String, containing time offset, intended for representing difference between two timestamps. Format is time part of RFC 3339, optionally prepended by “D” or “d” separator and number of days (which can have arbitrary number number of digits). “D” separator has been chosen to distinguish from internet time, and as a memory aid for “duration” or “days”. For example “536D10:20:30.5” means 536 days, 10 hours, 20 seconds, 30.5 seconds, whereas 00:05:00 represents five minutes.

ABNF syntax:

time-hour       = 2DIGIT  ; 00-23
time-minute     = 2DIGIT  ; 00-59
time-second     = 2DIGIT  ; 00-59
time-secfrac    = "." 1*DIGIT
separator       = "D" / "d"
days            = 1*DIGIT

duration        = [days separator] time-hour ":" time-minute ":" time-second [time-secfrac]

URI

String, containing URI as defined in RFC 3986 and related.

Net4

String, containing IPv4 range in human readable form. Range can be specified as CIDR network (“192.0.2.0/24”) or two IP addresses in dot-decimal notation, separated by minus sign (“192.0.2.0-192.0.2.255”).

Net6

String, containing IPv6 range in human readable form. Range can be specified as CIDR notation (“2001:db8::/48”) or two IP addresses in colon-hexadecimal notation, separated by minus sign (“2001:db8::-2001:db8:0:ffff:ffff:ffff:ffff:ffff”).

NSID

Namespaced identifier. Dot separated list of labels, with significance from left to right – leftmost denoting largest containing realm, rightmost denoting single entity. Country – organisation – suborganizations – machine – local scheme akin to “org.example.csirt.northwest.honeypot.jabberwock” is strongly recommended. Label case is insignificant, label can contain only letters, numbers or underscore and must not start with number.

MAC

String, containing MAC address in human friendly form - six groups of two hexadecimal digits, separated by colon.

Netname

URI string, containing LIR identifier and network identifier within LIR namespace, separated by colon.

Hash

URI string, defining hash type and hash value, separated by colon.

EventTag

Category name consists of one or two abbreviated parts - category and optional subcategory, separated by dot. If unsure of more precise nature of the incident, subcategory and dot may be omitted. Category and subcategory name must contain only alphanumeric, underscore and minus sign.
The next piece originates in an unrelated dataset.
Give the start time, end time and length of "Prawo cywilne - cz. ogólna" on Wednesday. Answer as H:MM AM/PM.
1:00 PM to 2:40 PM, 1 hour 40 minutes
For semantics and taxonomy see security event types classification.

ProtocolName

Name must not be empty, must contain only alphanumeric and minus sign, must contain at least one letter, must not begin or end with a hyphen and two hyphens must not be adjacent.

For semantics and applicable strings see protocols classification.

SourceTargetTag

Tag name must contain only alphanumeric, underscore and minus sign.

For semantics and taxonomy see source/target classification.

NodeTag

Tag name must contain only alphanumeric, underscore and minus sign.

For semantics and taxonomy see classification of detection nodes.

AttachmentTag

Tag name must contain only alphanumeric, underscore and minus sign.

For semantics and taxonomy see attachment description.